In terms of credit structure, both business and household financing needs improved in June.Zhou Maohua, a macro researcher at the Financial Market Department of China Everbright Bank, believes that the strong rebound in medium and long-term loans of enterprises and the decline in bill financing reflect the recovery of enterprises' willingness to invest.Residents' short-term new loans increased year-on-year, which also reflects the obvious recovery of residents' consumption demand."In June, new bill financing was the lowest level in the past 14 months, and the impulse phenomenon has improved significantly; many places have lifted restrictions, consumption, especially automobile consumption, has improved to a certain extent, and household credit has returned to the level of the same period last year." Wang Yunjin said.
Fiscal efforts have brought about a substantial increase in government bond financing, which is also one of the main forces driving the increase in social financing.Wang Yunjin believes that in the first half of the year, the issuance of local government special bonds has basically completed the annual quota; in June, the direct financing of enterprises has recovered, with an additional financing of 308.3 billion yuan, and the issuance of the bond market has improved.The three off-balance sheet financings continued to decline in the second quarter, but the scale decreased month by month.RMB loans on the basis of social financing increased by more than 3 trillion yuan, indicating that loans from non-bank financial institutions have declined.

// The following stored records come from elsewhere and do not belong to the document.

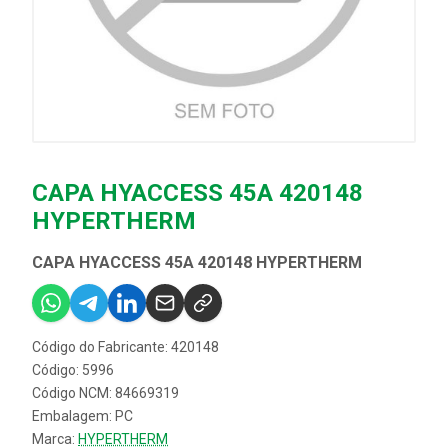
CAPA HYACCESS 45A 420148
HYPERTHERM
CAPA HYACCESS 45A 420148 HYPERTHERM
Código do Fabricante: 420148
Código: 5996
Código NCM: 84669319
Embalagem: PC
Marca:
HYPERTHERM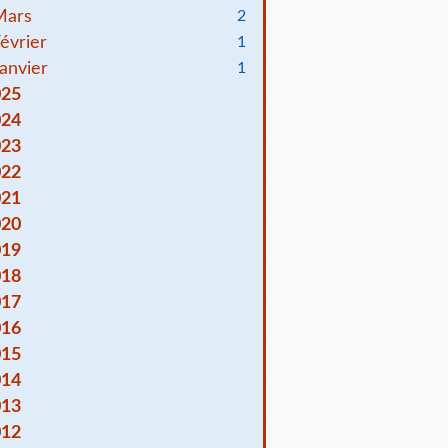
Mars
2
évrier
1
anvier
1
025
024
023
022
021
020
019
018
017
016
015
014
013
012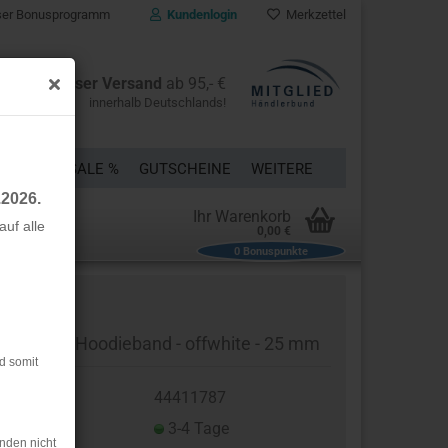
er Bonusprogramm
Kundenlogin
Merkzettel
Kostenloser Versand
ab 95,- €
innerhalb Deutschlands!
ÜCKE
% SALE %
GUTSCHEINE
WEITERE
.2026.
Ihr Warenkorb
uf alle
0,00 €
0
Bonuspunkte
rstellen
rt vergessen?
tinband - Hoodieband - offwhite - 25 mm
d somit
t.Nr.:
44411787
eferzeit:
3-4 Tage
nden nicht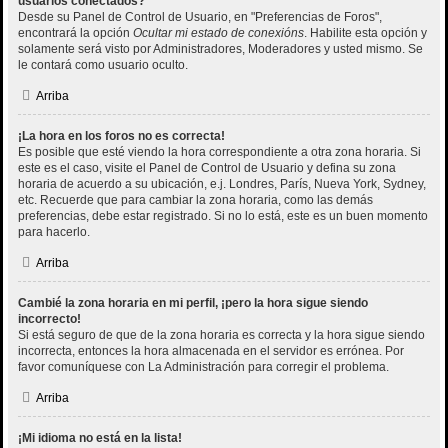
usuarios conectados?
Desde su Panel de Control de Usuario, en "Preferencias de Foros",
encontrará la opción
Ocultar mi estado de conexións
. Habilite esta opción y
solamente será visto por Administradores, Moderadores y usted mismo. Se
le contará como usuario oculto.
Arriba
¡La hora en los foros no es correcta!
Es posible que esté viendo la hora correspondiente a otra zona horaria. Si
este es el caso, visite el Panel de Control de Usuario y defina su zona
horaria de acuerdo a su ubicación, e.j. Londres, París, Nueva York, Sydney,
etc. Recuerde que para cambiar la zona horaria, como las demás
preferencias, debe estar registrado. Si no lo está, este es un buen momento
para hacerlo.
Arriba
Cambié la zona horaria en mi perfil, ¡pero la hora sigue siendo
incorrecto!
Si está seguro de que de la zona horaria es correcta y la hora sigue siendo
incorrecta, entonces la hora almacenada en el servidor es errónea. Por
favor comuníquese con La Administración para corregir el problema.
Arriba
¡Mi idioma no está en la lista!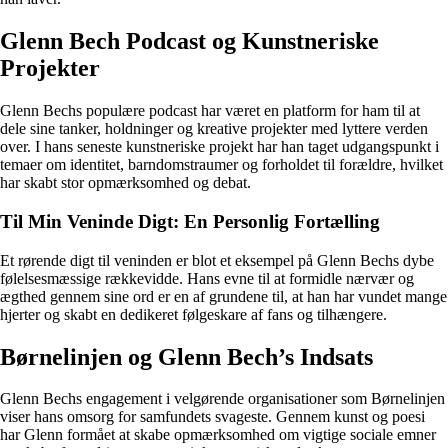
Glenn Bech Podcast og Kunstneriske
Projekter
Glenn Bechs populære podcast har været en platform for ham til at
dele sine tanker, holdninger og kreative projekter med lyttere verden
over. I hans seneste kunstneriske projekt har han taget udgangspunkt i
temaer om identitet, barndomstraumer og forholdet til forældre, hvilket
har skabt stor opmærksomhed og debat.
Til Min Veninde Digt: En Personlig Fortælling
Et rørende digt til veninden er blot et eksempel på Glenn Bechs dybe
følelsesmæssige rækkevidde. Hans evne til at formidle nærvær og
ægthed gennem sine ord er en af grundene til, at han har vundet mange
hjerter og skabt en dedikeret følgeskare af fans og tilhængere.
Børnelinjen og Glenn Bech’s Indsats
Glenn Bechs engagement i velgørende organisationer som Børnelinjen
viser hans omsorg for samfundets svageste. Gennem kunst og poesi
har Glenn formået at skabe opmærksomhed om vigtige sociale emner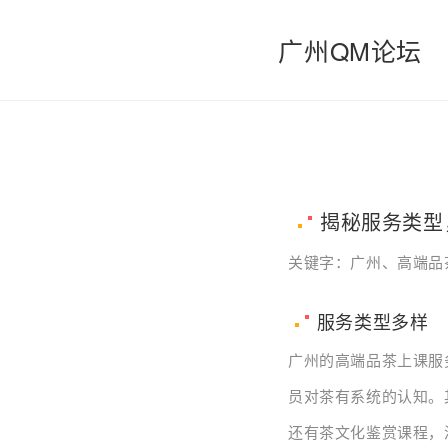
广州QM论坛
揭秘服务类型
关键字：广州、高端品
服务类型多样
广州的高端品茶上课服
员对茶有系统的认知。
还有茶文化鉴赏课程，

Wen Bin said that in the next stage, under the policy goals of stabilizing employment, prices, and growth, monetary policy will continue to play the dual functions of total volume and structure, guide financial institutions to increase support for inclusive small and micro loans, and focus on stabilizing the industrial chain. Supply chain, give full play to the effect of the rescue policy to help enterprises, reduce the comprehensive financing cost of enterprises, and fully support the real economy.

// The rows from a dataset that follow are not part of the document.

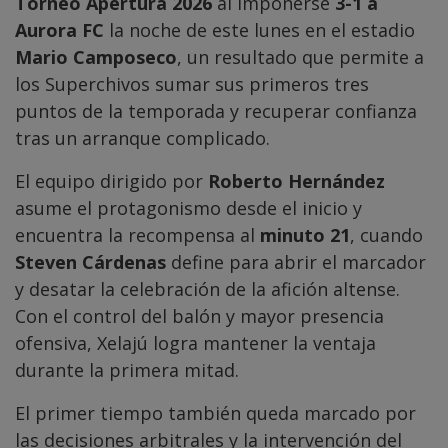
Torneo Apertura 2026
al imponerse
3-1 a
Aurora FC
la noche de este lunes en el estadio
Mario Camposeco
, un resultado que permite a
los Superchivos sumar sus primeros tres
puntos de la temporada y recuperar confianza
tras un arranque complicado.
El equipo dirigido por
Roberto Hernández
asume el protagonismo desde el inicio y
encuentra la recompensa al
minuto 21
, cuando
Steven Cárdenas
define para abrir el marcador
y desatar la celebración de la afición altense.
Con el control del balón y mayor presencia
ofensiva, Xelajú logra mantener la ventaja
durante la primera mitad.
El primer tiempo también queda marcado por
las decisiones arbitrales y la intervención del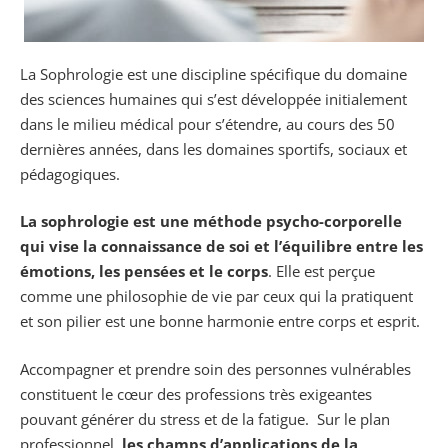
La Sophrologie est une discipline spécifique du domaine
des sciences humaines qui s’est développée initialement
dans le milieu médical pour s’étendre, au cours des 50
dernières années, dans les domaines sportifs, sociaux et
pédagogiques.
La sophrologie est une méthode psycho-corporelle
qui vise la connaissance de soi et l’équilibre entre les
émotions, les pensées et le corps
. Elle est perçue
comme une philosophie de vie par ceux qui la pratiquent
et son pilier est une bonne harmonie entre corps et esprit.
Accompagner et prendre soin des personnes vulnérables
constituent le cœur des professions très exigeantes
pouvant générer du stress et de la fatigue. Sur le plan
professionnel,
les champs d’applications de la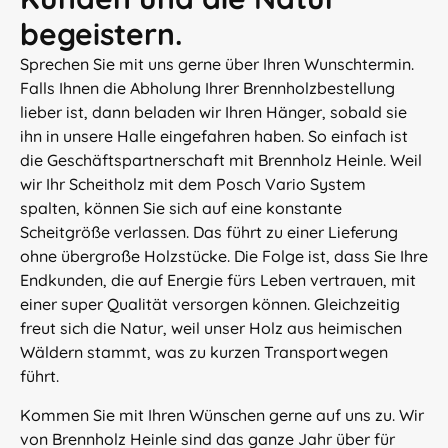
begeistern.
Sprechen Sie mit uns gerne über Ihren Wunschtermin.
Falls Ihnen die Abholung Ihrer Brennholzbestellung
lieber ist, dann beladen wir Ihren Hänger, sobald sie
ihn in unsere Halle eingefahren haben. So einfach ist
die Geschäftspartnerschaft mit Brennholz Heinle. Weil
wir Ihr Scheitholz mit dem Posch Vario System
spalten, können Sie sich auf eine konstante
Scheitgröße verlassen. Das führt zu einer Lieferung
ohne übergroße Holzstücke. Die Folge ist, dass Sie Ihre
Endkunden, die auf Energie fürs Leben vertrauen, mit
einer super Qualität versorgen können. Gleichzeitig
freut sich die Natur, weil unser Holz aus heimischen
Wäldern stammt, was zu kurzen Transportwegen
führt.
Kommen Sie mit Ihren Wünschen gerne auf uns zu. Wir
von Brennholz Heinle sind das ganze Jahr über für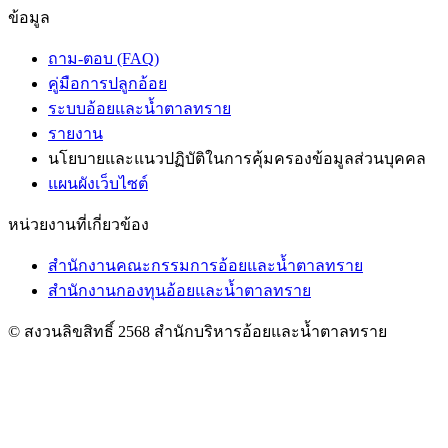
ข้อมูล
ถาม-ตอบ (FAQ)
คู่มือการปลูกอ้อย
ระบบอ้อยและน้ำตาลทราย
รายงาน
นโยบายและแนวปฏิบัติในการคุ้มครองข้อมูลส่วนบุคคล
แผนผังเว็บไซต์
หน่วยงานที่เกี่ยวข้อง
สำนักงานคณะกรรมการอ้อยและน้ำตาลทราย
สำนักงานกองทุนอ้อยและน้ำตาลทราย
© สงวนลิขสิทธิ์ 2568 สำนักบริหารอ้อยและน้ำตาลทราย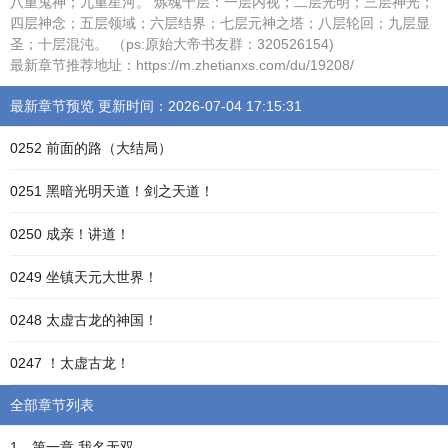
八重鬼神；九重星河。 炼魂十层：一层内视；二层光明；三层神光；
四层神念；五层领域；六层结界；七层元神之塔；八层轮回；九层显
圣；十层混沌。 （ps:原始大帝书友群：320526154)
最新章节推荐地址：https://m.zhetianxs.com/du/19208/
最新章节预览 更新时间：2026-07-04 17:15:31
0252 前面的路（大结局）
0251 黑暗光明天道！剑之天道！
0250 成亲！讲道！
0249 坐镇天元大世界！
0248 太虚古龙的神国！
0247 ！太虚古龙！
全部章节列表
1、第一章 我名无双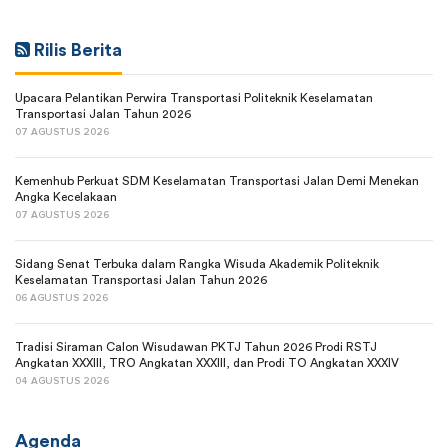
Rilis Berita
Upacara Pelantikan Perwira Transportasi Politeknik Keselamatan
Transportasi Jalan Tahun 2026
07 AGUSTUS 2026
Kemenhub Perkuat SDM Keselamatan Transportasi Jalan Demi Menekan
Angka Kecelakaan
07 AGUSTUS 2026
Sidang Senat Terbuka dalam Rangka Wisuda Akademik Politeknik
Keselamatan Transportasi Jalan Tahun 2026
06 AGUSTUS 2026
Tradisi Siraman Calon Wisudawan PKTJ Tahun 2026 Prodi RSTJ
Angkatan XXXIII, TRO Angkatan XXXIII, dan Prodi TO Angkatan XXXIV
04 AGUSTUS 2026
Agenda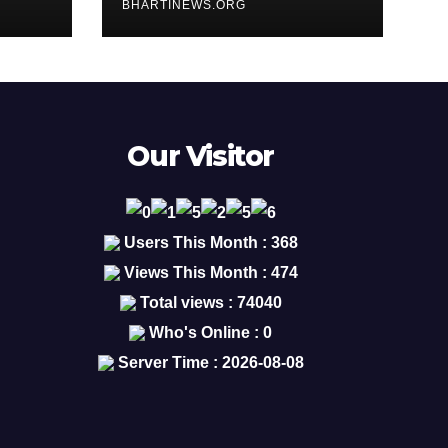
BHARTINEWS.ORG
Our Visitor
Users This Month : 368
Views This Month : 474
Total views : 74040
Who's Online : 0
Server Time : 2026-08-08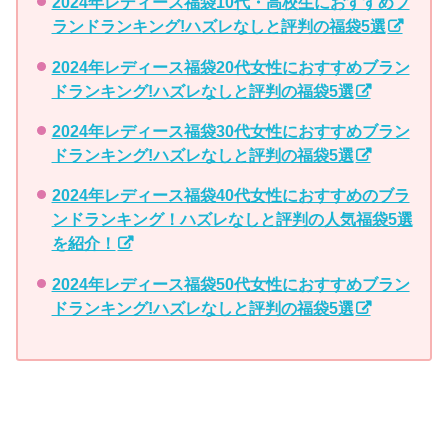
2024年レディース福袋10代・高校生におすすめブ
ランドランキング!ハズレなしと評判の福袋5選
2024年レディース福袋20代女性におすすめブラン
ドランキング!ハズレなしと評判の福袋5選
2024年レディース福袋30代女性におすすめブラン
ドランキング!ハズレなしと評判の福袋5選
2024年レディース福袋40代女性におすすめのブラ
ンドランキング！ハズレなしと評判の人気福袋5選
を紹介！
2024年レディース福袋50代女性におすすめブラン
ドランキング!ハズレなしと評判の福袋5選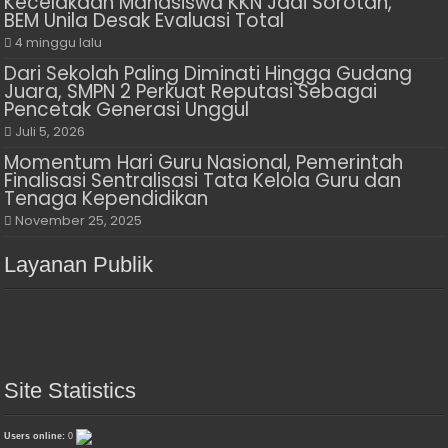
Kecelakaan Mahasiswa KKN Jadi Sorotan,
BEM Unila Desak Evaluasi Total
4 minggu lalu
Dari Sekolah Paling Diminati Hingga Gudang
Juara, SMPN 2 Perkuat Reputasi Sebagai
Pencetak Generasi Unggul
Juli 5, 2026
Momentum Hari Guru Nasional, Pemerintah
Finalisasi Sentralisasi Tata Kelola Guru dan
Tenaga Kependidikan
November 25, 2025
Layanan Publik
Site Statistics
Users online:
0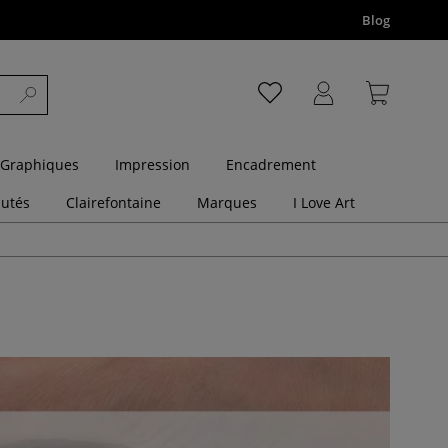
Blog
 Graphiques
Impression
Encadrement
utés
Clairefontaine
Marques
I Love Art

In order to promote the return of economic operation to normal as soon as possible, the financial data will continue to be strong in the short term.Wang Qing predicts that the domestic inflation situation will be stable, the monetary policy will maintain a strong continuity in the direction of stable growth in the second half of the year, and the tightening of the external financial environment will not shake the policy tone of "me-based".